[Named joint coordinates]

□ □ □ □

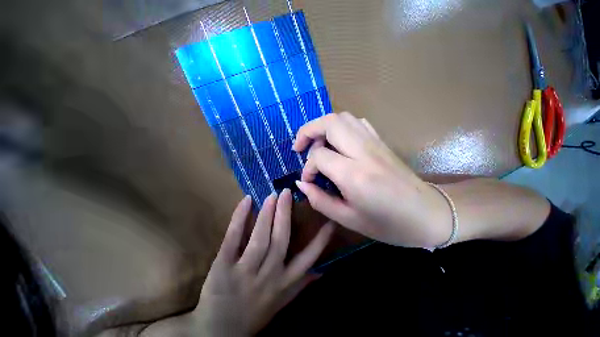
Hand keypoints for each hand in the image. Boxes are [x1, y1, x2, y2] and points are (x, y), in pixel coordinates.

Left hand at [194, 190, 334, 335]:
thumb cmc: (254, 314)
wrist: (218, 333)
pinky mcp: (222, 267)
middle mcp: (268, 276)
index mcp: (284, 283)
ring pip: (260, 237)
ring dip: (267, 213)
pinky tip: (246, 200)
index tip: (330, 220)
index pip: (308, 258)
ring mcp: (244, 272)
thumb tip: (323, 271)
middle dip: (285, 213)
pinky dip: (239, 218)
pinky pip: (232, 238)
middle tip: (287, 192)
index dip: (321, 239)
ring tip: (272, 195)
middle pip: (281, 239)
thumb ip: (302, 284)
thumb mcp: (283, 302)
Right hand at [292, 112, 448, 247]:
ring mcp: (374, 143)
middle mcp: (363, 152)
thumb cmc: (388, 224)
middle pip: (329, 123)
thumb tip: (301, 183)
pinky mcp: (381, 141)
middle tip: (300, 146)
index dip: (307, 167)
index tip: (308, 180)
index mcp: (354, 175)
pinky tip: (337, 143)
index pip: (319, 156)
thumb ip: (319, 200)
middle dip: (308, 130)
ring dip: (323, 126)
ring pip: (342, 118)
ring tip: (316, 144)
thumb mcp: (348, 219)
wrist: (429, 214)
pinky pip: (356, 123)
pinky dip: (340, 127)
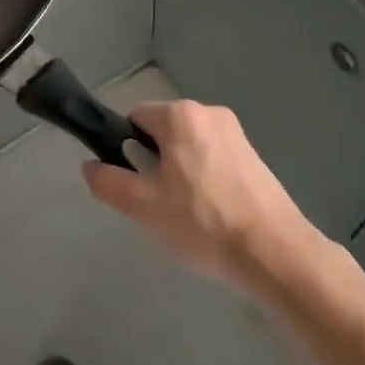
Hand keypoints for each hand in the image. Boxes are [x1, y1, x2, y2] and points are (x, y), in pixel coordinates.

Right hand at [83, 100, 321, 294]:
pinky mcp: (254, 155)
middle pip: (163, 131)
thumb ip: (109, 182)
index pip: (135, 117)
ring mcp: (235, 132)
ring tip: (188, 215)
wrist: (274, 253)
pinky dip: (206, 178)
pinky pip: (213, 157)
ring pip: (189, 146)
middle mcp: (208, 112)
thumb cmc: (203, 223)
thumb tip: (89, 166)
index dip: (126, 148)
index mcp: (180, 115)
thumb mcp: (144, 207)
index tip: (134, 182)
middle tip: (158, 204)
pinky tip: (213, 214)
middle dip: (155, 162)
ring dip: (180, 171)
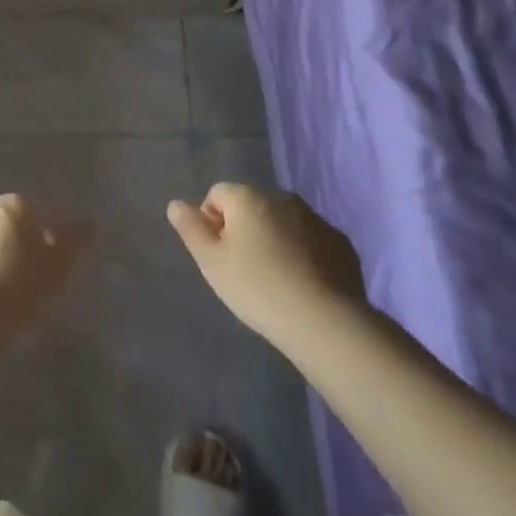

□ □ □ □

> Exercise
Render all entries verbatim, excluding any pictures they hold.

> Exercise answer
Hand keypoints for each hand in the image. Boxes are [x1, y1, x2, y2] and points are (x, y), in pixel coordinates.

Left hand at [194, 190, 334, 335]:
thumb cmc: (254, 314)
wrist: (218, 333)
pinky mcp: (222, 267)
middle mcp: (268, 276)
index mcp: (284, 283)
ring pip: (260, 237)
ring dip: (267, 213)
pinky tip: (246, 200)
index tip: (330, 220)
index pip: (308, 258)
ring mcp: (244, 272)
thumb tip: (323, 271)
middle dip: (285, 213)
pinky dip: (239, 218)
pinky pip: (232, 238)
middle tip: (287, 192)
index dip: (321, 239)
ring tip: (272, 195)
middle pip: (281, 239)
thumb ip: (302, 284)
thumb mcp: (283, 302)
Right hand at [292, 112, 448, 247]:
ring mcp: (374, 143)
middle mcp: (363, 152)
thumb cmc: (388, 224)
middle pip: (329, 123)
thumb tip: (301, 183)
pinky mcp: (381, 141)
middle tip: (300, 146)
index dip: (307, 167)
index tip: (308, 180)
index mcp: (354, 175)
pinky tip: (337, 143)
index pip: (319, 156)
thumb ip: (319, 200)
middle dip: (308, 130)
ring dip: (323, 126)
ring pip: (342, 118)
ring tip: (316, 144)
thumb mcp: (348, 219)
wrist: (429, 214)
pinky pip: (356, 123)
pinky dip: (340, 127)
Hand keypoints for each hand in the image. Boxes are [x1, y1, x2, y2] and points are (x, y), in pixel coordinates.

Right hand at [83, 100, 321, 294]:
pinky mcp: (254, 155)
middle pip: (163, 131)
thumb ip: (109, 182)
index pip: (135, 117)
ring mcp: (235, 132)
ring tip: (188, 215)
wrist: (274, 253)
pinky dip: (206, 178)
pinky pip: (213, 157)
ring pip: (189, 146)
middle mcp: (208, 112)
thumb cmc: (203, 223)
thumb tip: (89, 166)
index dip: (126, 148)
index mcp: (180, 115)
thumb mcp: (144, 207)
index tip: (134, 182)
middle tip: (158, 204)
pinky tip: (213, 214)
middle dip: (155, 162)
ring dip: (180, 171)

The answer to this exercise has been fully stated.